==== DATA EXCERPTS ====
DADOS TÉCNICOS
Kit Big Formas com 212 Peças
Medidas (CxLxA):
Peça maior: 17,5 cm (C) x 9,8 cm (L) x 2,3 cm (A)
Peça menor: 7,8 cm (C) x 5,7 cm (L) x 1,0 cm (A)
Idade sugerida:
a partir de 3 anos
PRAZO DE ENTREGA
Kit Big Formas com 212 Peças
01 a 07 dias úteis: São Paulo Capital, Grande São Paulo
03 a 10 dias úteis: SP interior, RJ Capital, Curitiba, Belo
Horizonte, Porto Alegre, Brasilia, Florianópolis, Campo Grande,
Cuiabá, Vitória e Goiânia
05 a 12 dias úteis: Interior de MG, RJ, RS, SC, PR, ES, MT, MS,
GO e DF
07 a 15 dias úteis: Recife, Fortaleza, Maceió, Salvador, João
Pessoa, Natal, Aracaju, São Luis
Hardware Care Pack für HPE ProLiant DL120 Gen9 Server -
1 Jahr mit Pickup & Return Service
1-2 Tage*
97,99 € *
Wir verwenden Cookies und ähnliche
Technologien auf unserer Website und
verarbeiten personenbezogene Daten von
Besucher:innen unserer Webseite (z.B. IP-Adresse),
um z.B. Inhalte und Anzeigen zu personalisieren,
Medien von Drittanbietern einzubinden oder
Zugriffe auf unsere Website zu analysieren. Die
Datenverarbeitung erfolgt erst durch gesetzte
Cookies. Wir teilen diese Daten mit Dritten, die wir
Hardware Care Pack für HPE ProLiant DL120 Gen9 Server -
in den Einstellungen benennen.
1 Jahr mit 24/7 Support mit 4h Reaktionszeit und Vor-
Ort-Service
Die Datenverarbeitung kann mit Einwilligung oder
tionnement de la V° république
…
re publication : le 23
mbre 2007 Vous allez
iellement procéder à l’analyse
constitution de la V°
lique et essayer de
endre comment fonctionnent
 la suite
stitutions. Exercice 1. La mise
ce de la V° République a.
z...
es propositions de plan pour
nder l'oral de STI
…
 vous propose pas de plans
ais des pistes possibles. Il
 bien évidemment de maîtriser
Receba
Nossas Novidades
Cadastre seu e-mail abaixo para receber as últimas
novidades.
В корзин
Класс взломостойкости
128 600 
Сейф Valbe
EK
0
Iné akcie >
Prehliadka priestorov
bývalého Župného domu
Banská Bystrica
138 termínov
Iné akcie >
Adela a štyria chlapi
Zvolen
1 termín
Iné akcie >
====
WHAT THE EXERCISE ASKS | Only the lines from the start of the listing through the line with "03 a 10 dias" should be repeated, each exactly as it stands.

ANSWER BOX |
DADOS TÉCNICOS
Kit Big Formas com 212 Peças
Medidas (CxLxA):
Peça maior: 17,5 cm (C) x 9,8 cm (L) x 2,3 cm (A)
Peça menor: 7,8 cm (C) x 5,7 cm (L) x 1,0 cm (A)
Idade sugerida:
a partir de 3 anos
PRAZO DE ENTREGA
Kit Big Formas com 212 Peças
01 a 07 dias úteis: São Paulo Capital, Grande São Paulo
03 a 10 dias úteis: SP interior, RJ Capital, Curitiba, Belo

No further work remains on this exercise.